TASK PROMPT> The answer must consist only of the lines from the line with "(DAB (3,3'-diaminobenzidine)) staining" to the line with "<25% of tumor", both included, exactly as they stand below.

+++ AVAILABLE RECORDS +++

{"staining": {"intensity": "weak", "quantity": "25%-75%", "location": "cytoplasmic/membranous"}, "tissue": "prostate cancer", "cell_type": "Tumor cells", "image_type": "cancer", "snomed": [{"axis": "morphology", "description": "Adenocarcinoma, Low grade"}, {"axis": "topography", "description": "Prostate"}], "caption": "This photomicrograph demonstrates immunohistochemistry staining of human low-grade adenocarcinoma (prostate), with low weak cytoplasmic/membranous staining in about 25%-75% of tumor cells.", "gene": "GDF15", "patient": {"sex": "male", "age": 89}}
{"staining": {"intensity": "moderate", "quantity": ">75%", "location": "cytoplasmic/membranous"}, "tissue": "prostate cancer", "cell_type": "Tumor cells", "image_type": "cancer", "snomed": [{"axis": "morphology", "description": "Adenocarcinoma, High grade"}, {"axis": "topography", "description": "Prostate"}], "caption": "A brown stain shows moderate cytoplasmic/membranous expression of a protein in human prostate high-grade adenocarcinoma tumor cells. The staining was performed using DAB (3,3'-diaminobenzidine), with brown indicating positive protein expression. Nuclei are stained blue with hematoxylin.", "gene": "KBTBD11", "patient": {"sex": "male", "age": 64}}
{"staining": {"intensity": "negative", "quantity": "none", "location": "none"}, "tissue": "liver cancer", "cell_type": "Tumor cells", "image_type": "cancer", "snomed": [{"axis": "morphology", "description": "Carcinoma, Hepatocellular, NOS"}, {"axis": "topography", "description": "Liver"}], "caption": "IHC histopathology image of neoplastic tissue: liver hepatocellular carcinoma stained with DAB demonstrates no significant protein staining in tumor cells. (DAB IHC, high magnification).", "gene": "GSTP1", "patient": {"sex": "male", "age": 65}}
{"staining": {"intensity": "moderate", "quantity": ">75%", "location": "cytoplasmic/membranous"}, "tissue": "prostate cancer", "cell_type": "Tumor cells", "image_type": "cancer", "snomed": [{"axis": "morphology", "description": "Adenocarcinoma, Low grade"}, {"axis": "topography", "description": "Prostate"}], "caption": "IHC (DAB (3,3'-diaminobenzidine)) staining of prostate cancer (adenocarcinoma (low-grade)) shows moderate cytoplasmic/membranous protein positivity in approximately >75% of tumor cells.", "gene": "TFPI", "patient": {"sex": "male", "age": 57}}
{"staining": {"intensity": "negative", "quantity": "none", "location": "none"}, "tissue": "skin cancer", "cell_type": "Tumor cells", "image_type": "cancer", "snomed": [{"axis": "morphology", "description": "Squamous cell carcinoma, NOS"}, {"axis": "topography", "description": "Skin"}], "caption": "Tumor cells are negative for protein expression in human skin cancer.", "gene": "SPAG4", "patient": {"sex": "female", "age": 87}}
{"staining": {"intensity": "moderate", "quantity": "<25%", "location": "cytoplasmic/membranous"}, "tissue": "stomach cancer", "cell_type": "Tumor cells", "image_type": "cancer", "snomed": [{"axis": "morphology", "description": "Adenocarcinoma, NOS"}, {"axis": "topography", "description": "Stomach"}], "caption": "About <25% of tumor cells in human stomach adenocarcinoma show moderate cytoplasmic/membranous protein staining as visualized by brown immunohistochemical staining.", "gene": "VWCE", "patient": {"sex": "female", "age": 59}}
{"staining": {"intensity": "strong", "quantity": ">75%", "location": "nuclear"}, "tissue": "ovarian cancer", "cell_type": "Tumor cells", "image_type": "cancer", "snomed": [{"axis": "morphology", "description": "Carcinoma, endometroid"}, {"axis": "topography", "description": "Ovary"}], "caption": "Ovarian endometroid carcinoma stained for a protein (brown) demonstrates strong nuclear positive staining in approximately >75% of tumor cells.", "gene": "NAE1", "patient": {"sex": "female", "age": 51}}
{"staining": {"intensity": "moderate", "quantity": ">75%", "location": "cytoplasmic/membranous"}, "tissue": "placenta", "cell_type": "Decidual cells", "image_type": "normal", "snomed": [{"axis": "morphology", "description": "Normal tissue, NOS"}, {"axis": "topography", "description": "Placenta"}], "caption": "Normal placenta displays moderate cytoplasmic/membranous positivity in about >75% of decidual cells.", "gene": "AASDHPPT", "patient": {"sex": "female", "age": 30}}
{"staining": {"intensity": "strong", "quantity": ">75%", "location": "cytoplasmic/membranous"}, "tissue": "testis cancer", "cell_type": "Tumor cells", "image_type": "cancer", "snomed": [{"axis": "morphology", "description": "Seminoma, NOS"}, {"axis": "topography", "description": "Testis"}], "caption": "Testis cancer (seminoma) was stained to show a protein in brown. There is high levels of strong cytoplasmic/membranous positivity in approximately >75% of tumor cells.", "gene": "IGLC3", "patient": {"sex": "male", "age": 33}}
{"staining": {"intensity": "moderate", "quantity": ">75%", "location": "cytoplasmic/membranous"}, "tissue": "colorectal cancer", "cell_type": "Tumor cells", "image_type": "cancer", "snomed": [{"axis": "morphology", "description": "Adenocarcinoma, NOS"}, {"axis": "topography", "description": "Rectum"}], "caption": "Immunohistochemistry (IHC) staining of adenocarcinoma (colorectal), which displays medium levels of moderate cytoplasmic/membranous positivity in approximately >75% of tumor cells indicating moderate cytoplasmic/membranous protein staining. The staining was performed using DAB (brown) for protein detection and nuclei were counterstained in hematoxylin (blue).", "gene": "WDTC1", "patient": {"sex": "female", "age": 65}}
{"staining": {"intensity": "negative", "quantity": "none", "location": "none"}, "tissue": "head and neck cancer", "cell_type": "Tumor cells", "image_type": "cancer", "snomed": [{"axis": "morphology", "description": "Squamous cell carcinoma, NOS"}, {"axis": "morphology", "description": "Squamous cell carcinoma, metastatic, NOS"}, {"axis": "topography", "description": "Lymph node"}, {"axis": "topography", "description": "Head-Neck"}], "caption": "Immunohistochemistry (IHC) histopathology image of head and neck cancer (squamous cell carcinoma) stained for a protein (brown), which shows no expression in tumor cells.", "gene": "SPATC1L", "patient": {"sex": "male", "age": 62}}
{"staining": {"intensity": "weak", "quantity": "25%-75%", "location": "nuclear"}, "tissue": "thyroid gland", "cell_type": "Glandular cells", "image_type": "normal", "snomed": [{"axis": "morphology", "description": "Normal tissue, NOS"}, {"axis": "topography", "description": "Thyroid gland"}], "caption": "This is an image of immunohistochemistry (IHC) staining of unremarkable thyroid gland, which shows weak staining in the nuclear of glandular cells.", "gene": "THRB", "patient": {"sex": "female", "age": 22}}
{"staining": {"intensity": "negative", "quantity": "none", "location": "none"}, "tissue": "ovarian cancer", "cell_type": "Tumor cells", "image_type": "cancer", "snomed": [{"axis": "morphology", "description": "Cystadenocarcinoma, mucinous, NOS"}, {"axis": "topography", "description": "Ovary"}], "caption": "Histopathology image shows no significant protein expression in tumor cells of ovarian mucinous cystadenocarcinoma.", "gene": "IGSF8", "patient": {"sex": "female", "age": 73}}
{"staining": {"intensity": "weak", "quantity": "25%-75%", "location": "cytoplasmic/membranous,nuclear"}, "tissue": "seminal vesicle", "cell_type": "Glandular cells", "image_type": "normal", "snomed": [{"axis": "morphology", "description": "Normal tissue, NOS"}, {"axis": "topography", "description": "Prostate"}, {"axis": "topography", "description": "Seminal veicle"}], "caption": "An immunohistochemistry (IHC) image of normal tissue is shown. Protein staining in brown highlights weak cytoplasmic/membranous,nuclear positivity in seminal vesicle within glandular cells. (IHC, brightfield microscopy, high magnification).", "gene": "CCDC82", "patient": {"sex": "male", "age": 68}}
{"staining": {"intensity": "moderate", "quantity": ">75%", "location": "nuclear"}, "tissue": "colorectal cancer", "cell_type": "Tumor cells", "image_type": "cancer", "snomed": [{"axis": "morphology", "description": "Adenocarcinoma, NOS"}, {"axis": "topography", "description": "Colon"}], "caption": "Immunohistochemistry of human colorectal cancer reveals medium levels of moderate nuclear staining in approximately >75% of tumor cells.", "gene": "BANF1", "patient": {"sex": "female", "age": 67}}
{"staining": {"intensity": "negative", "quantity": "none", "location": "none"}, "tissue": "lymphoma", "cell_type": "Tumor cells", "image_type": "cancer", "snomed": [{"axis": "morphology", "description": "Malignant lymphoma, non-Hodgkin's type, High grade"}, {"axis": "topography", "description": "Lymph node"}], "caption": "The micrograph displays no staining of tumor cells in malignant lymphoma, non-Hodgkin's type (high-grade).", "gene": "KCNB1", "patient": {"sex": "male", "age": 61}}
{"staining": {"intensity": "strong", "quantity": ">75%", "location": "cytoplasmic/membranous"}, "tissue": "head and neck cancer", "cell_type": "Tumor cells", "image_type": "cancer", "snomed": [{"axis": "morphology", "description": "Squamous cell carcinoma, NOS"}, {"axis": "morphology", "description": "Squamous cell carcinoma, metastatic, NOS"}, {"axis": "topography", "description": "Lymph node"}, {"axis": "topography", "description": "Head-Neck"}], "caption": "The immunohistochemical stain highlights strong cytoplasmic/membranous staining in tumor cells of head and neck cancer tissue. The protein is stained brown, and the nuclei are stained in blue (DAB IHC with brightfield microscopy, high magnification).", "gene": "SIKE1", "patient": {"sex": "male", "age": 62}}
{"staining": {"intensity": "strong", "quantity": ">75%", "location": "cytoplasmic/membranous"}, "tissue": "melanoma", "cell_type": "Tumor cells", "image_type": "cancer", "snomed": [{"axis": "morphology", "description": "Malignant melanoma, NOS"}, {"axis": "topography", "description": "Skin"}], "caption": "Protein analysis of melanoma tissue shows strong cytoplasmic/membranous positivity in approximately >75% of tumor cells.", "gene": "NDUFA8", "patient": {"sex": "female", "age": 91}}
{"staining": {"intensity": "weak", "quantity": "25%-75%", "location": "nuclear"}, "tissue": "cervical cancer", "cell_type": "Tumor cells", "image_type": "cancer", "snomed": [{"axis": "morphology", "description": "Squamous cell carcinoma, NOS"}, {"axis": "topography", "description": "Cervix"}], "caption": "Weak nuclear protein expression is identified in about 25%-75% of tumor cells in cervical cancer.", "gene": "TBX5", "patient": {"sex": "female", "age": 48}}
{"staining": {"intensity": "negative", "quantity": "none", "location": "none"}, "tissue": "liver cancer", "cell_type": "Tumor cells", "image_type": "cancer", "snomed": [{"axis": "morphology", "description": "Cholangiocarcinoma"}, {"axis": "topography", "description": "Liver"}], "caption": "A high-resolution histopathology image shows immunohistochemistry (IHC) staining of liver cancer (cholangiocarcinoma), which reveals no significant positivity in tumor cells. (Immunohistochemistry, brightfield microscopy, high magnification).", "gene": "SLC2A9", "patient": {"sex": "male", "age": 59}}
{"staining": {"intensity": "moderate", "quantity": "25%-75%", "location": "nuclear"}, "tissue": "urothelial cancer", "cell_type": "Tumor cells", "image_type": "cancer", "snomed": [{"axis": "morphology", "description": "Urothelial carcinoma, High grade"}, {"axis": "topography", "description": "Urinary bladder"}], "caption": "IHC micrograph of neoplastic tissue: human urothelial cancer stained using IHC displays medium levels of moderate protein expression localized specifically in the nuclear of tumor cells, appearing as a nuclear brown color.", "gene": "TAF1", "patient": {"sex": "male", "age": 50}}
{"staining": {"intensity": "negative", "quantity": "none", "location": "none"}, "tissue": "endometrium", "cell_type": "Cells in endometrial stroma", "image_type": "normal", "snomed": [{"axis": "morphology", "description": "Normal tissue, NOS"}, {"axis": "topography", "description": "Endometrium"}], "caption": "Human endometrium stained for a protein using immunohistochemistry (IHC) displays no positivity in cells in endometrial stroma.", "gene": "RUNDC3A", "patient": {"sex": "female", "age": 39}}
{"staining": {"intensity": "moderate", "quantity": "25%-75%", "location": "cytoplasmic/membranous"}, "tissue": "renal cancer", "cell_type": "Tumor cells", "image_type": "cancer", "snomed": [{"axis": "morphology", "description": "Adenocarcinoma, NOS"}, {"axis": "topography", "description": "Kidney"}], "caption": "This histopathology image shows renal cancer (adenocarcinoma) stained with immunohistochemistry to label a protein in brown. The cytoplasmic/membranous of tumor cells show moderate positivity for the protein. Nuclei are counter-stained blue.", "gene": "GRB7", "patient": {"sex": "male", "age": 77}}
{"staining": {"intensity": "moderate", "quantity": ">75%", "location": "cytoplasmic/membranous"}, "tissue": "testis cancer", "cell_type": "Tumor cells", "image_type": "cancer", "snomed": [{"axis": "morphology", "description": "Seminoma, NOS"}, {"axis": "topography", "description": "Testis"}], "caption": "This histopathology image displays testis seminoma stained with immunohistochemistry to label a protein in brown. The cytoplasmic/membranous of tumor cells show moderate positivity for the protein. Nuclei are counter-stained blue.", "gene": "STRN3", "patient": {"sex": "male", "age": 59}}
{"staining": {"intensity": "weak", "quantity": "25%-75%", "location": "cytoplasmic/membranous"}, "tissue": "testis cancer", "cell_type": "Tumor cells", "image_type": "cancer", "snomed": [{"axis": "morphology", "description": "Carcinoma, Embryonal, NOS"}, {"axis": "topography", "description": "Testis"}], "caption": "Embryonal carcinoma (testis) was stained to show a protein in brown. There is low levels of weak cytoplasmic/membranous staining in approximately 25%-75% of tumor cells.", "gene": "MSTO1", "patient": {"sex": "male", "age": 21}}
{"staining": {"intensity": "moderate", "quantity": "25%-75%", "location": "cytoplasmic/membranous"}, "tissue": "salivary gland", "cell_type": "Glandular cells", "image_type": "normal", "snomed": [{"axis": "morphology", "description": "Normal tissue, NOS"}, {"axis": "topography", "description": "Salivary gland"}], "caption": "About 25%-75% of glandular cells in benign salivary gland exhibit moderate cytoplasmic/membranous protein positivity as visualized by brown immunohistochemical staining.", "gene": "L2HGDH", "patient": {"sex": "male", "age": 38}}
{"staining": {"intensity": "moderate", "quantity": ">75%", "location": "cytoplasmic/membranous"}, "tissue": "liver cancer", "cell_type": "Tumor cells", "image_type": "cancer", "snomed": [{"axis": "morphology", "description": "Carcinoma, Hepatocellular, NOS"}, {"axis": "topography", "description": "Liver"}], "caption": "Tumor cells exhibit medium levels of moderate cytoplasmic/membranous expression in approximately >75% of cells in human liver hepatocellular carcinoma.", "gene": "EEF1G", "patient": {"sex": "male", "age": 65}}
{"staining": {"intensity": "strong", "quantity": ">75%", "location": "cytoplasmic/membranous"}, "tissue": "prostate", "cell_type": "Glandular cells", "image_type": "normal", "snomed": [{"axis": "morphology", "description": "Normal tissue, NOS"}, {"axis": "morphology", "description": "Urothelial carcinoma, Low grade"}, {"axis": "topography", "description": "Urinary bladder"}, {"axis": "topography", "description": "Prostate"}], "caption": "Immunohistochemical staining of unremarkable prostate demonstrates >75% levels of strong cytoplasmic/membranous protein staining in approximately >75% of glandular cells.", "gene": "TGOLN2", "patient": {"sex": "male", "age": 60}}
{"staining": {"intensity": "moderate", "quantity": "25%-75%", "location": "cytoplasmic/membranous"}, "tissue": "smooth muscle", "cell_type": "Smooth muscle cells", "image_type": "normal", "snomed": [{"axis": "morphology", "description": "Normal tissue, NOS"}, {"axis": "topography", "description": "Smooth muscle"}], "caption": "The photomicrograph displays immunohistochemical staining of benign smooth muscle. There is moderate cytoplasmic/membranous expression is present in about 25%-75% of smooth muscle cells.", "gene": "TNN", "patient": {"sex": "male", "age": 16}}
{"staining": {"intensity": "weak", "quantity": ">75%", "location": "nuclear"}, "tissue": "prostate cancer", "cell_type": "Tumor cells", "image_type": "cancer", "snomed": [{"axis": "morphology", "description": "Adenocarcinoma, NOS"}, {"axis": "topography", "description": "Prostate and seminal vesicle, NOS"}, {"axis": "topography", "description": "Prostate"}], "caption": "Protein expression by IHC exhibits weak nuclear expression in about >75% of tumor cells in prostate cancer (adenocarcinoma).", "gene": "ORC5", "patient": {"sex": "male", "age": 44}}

+++

REPLY>
{"staining": {"intensity": "moderate", "quantity": ">75%", "location": "cytoplasmic/membranous"}, "tissue": "prostate cancer", "cell_type": "Tumor cells", "image_type": "cancer", "snomed": [{"axis": "morphology", "description": "Adenocarcinoma, Low grade"}, {"axis": "topography", "description": "Prostate"}], "caption": "IHC (DAB (3,3'-diaminobenzidine)) staining of prostate cancer (adenocarcinoma (low-grade)) shows moderate cytoplasmic/membranous protein positivity in approximately >75% of tumor cells.", "gene": "TFPI", "patient": {"sex": "male", "age": 57}}
{"staining": {"intensity": "negative", "quantity": "none", "location": "none"}, "tissue": "skin cancer", "cell_type": "Tumor cells", "image_type": "cancer", "snomed": [{"axis": "morphology", "description": "Squamous cell carcinoma, NOS"}, {"axis": "topography", "description": "Skin"}], "caption": "Tumor cells are negative for protein expression in human skin cancer.", "gene": "SPAG4", "patient": {"sex": "female", "age": 87}}
{"staining": {"intensity": "moderate", "quantity": "<25%", "location": "cytoplasmic/membranous"}, "tissue": "stomach cancer", "cell_type": "Tumor cells", "image_type": "cancer", "snomed": [{"axis": "morphology", "description": "Adenocarcinoma, NOS"}, {"axis": "topography", "description": "Stomach"}], "caption": "About <25% of tumor cells in human stomach adenocarcinoma show moderate cytoplasmic/membranous protein staining as visualized by brown immunohistochemical staining.", "gene": "VWCE", "patient": {"sex": "female", "age": 59}}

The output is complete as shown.